Most helpful positive review
60 of 62 people found the following review helpful
Stunning, beautifully written novel
on 25 September 2008
The Sealed Letter is one of those books I just couldn't put down--and then felt bereft when I finally finished it. Set in London in 1864, the novel is loosely based on a scandalous divorce case, and features facts stranger than fiction: a stained dress (sound familiar?), fabricated evidence, and scandal more scandalous than the sensationalist novels of the period. It's a novel in which supposed friends turn against one another, in which servants even turn against those they serve.
Helen Codrington is a wife and mother, born and bred abroad, who craves some excitement in her life. Never thinking of what might happen, she embarks on an affair with Captain David Anderson. Late in the summer of 1864, Helen runs into her old friend Emily "Fido" Faithfull, a crusader for women's rights, who's surprisingly... conventional, all things considered. When Harry Codrington finds out about Helen's affair, however, the lives of these three characters change drastically. The novel's point of view vacillates between Helen, Fido, and Harry.
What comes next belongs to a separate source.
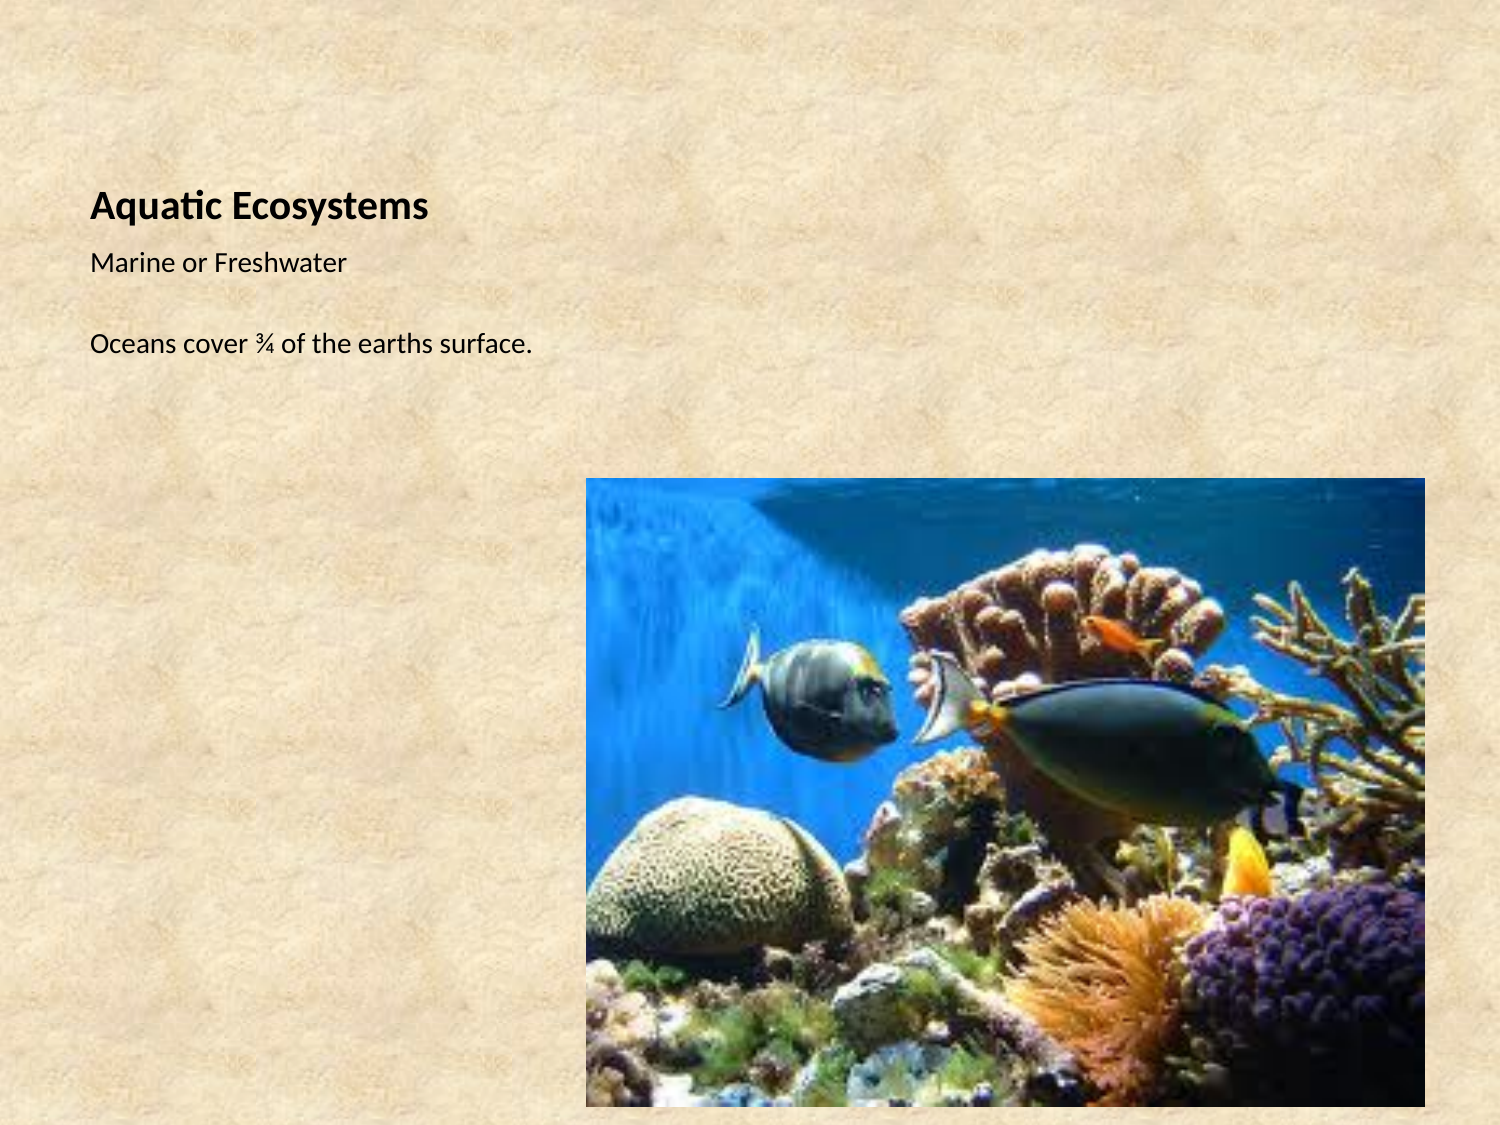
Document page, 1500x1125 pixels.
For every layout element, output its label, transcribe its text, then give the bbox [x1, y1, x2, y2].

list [586, 312, 1426, 1125]
title Aquatic Ecosystems [75, 44, 569, 235]
list Marine or Freshwater Oceans cover ¾ of the earths surface. [75, 235, 569, 1005]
It's a stunning, well-written book, which explores the way in which lies affect the lives of each of these characters. It's also a fair representation of mid-Victorian mores; although it's tough for us today to understand, divorce was much, much more scandalous and socially crippling in an era that placed a focus on the family and the woman's role in that family. It's strange, too, to a modern reader, the laws that governed divorce in the 19th century (for example, the two primaries were prohibited from testifying). Each of the characters is well-written, and Donoghue gets into the minds of each of the main characters with ease. She never tries to infuse this book with a modern sensibility. It's a compelling book that I couldn't stop thinking about between sittings and after I'd finished.
My only problem with this otherwise superb novel is the fact that the letters are all written in a cursive script that's hard to read. But that's only a technicality.